In this chapter, using Khayyami studies as an applied exploratory setting, Tamdgidi revisits the Millsian sociological imagination, raising eight issues that he believes express the limits imposed by the classical Newtonian way of thinking on Mills’s imaginative framework. He explores the eight issues in terms of the following questions. 1. The problem of dualism: can personal troubles be also public issues, and vice versa? 2. The problem of atomism: which self’s personal trouble is it? 3. The problem of separability: whose public issues are these? 4. The problem of objectivity: can we as observers separate ourselves from others’ personal troubles and public issues? 5. The problem of determinism: is it always the case that society shapes the individual/self, and that public issues always shape personal troubles? 6. The problem of continuity: are we supposed to find causal relations amid easily locatable and traceable causal chains? 7. The problem of disciplinarity: are we always better off dividing and specializing our knowledges into fragmented disciplines? And 8. The problem of scientism: is science always Western, and still Newtonian? 

The author asks and explores whether Mills’s comments on Newtonianism and the Newtonian “way of thinking” in his book were meant to acknowledge that he himself was gripped by and embraced Newtonianism in his proposed critical return to “classical” pursuit of the sociological imagination, or did he instead mean to question such fundamental structures of thinking, seeking ways to move beyond them in favor of newer scientific, cultural, and sociological imaginations?

Tamdgidi, Mohammad H. 2021. “CHAPTER I — The Promise and the Classical Limits of C. Wright Mills’s Sociological Imagination.” Pp. 27-60 in Omar Khayyam’s Secret: Hermeneutics of the Robaiyat in Quantum Sociological Imagination: Book 1: New Khayyami Studies: Quantumizing the Newtonian Structures of C. Wright Mills’s Sociological Imagination for A New Hermeneutic Method (Human Architecture: Journal of the Sociology of Self-Knowledge: Vol. XIV, 2021. Tayyebeh Series in East-West Research and Translation.) Belmont, MA: Okcir Press.

→ Extracted entries
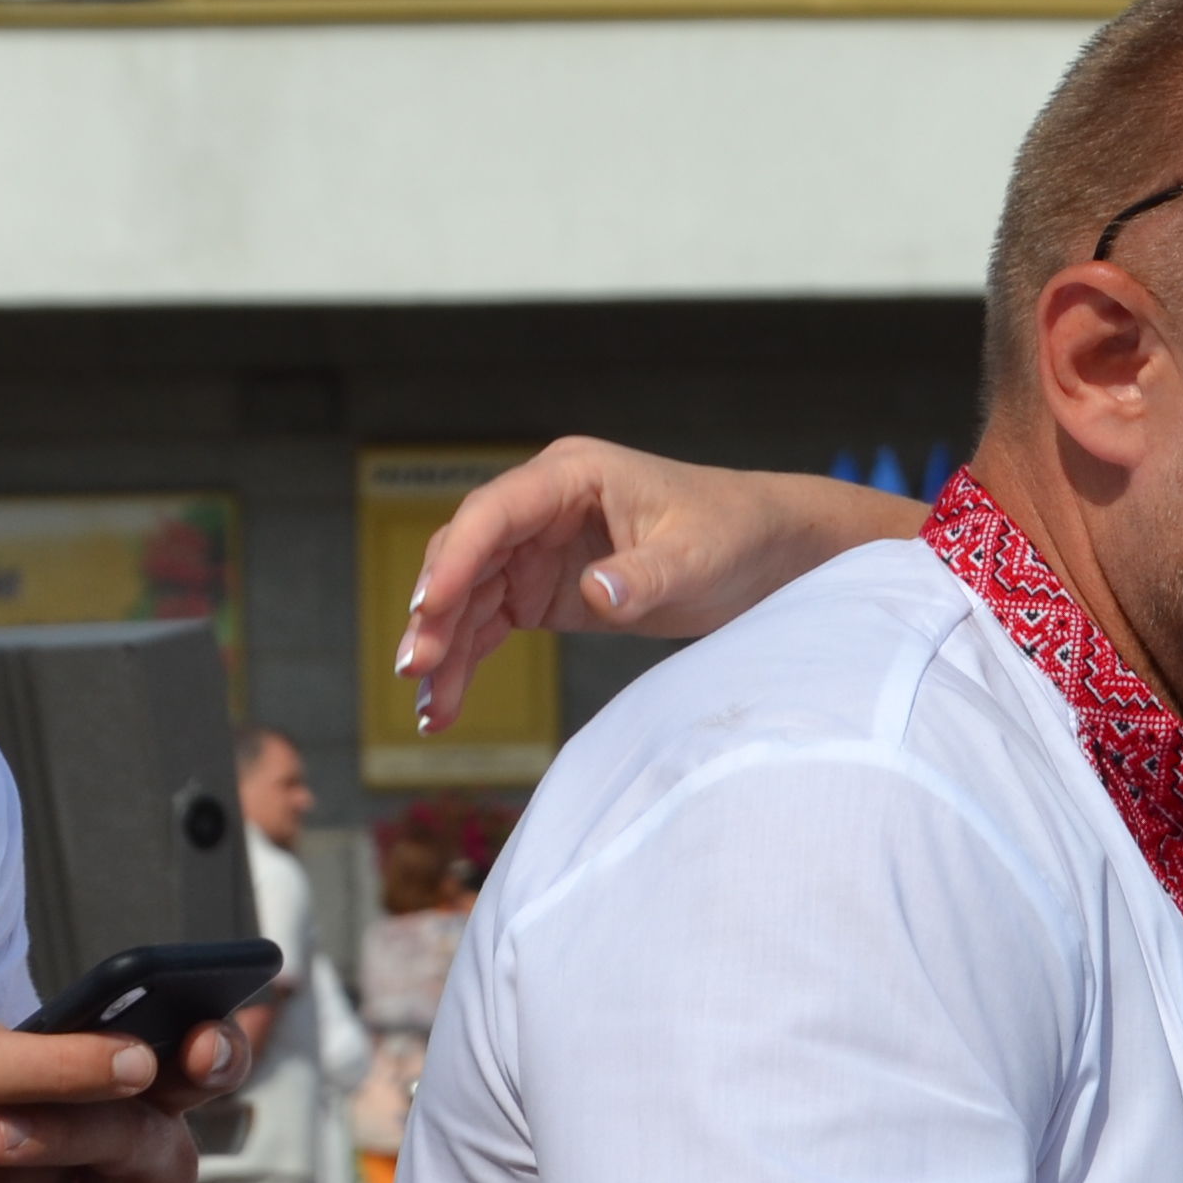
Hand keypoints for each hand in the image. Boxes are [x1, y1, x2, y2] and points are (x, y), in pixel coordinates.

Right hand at [399, 437, 920, 731]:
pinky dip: (466, 661)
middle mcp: (542, 507)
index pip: (495, 511)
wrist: (767, 553)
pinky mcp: (545, 590)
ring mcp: (537, 549)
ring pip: (468, 597)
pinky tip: (444, 705)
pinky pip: (490, 624)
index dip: (455, 558)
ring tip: (428, 707)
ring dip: (443, 648)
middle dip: (435, 612)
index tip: (428, 608)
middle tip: (415, 669)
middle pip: (466, 555)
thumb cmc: (735, 533)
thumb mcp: (699, 556)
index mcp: (571, 475)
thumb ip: (646, 574)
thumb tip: (598, 592)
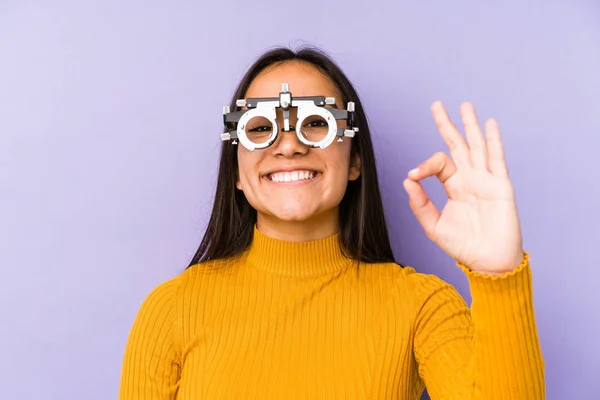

→ Task description
Answer these questions from the chapter summary.
1. How many issues does Tamdgidi raise about the limits on Mills's imaginative framework?
2. What question goes with the problem of atomism?
3. Which press published the book that contains the chapter?
The records are not used in this exercise.

→ Answer area
1. Eight.
2. Which self's personal trouble is it?
3. Okcir Press.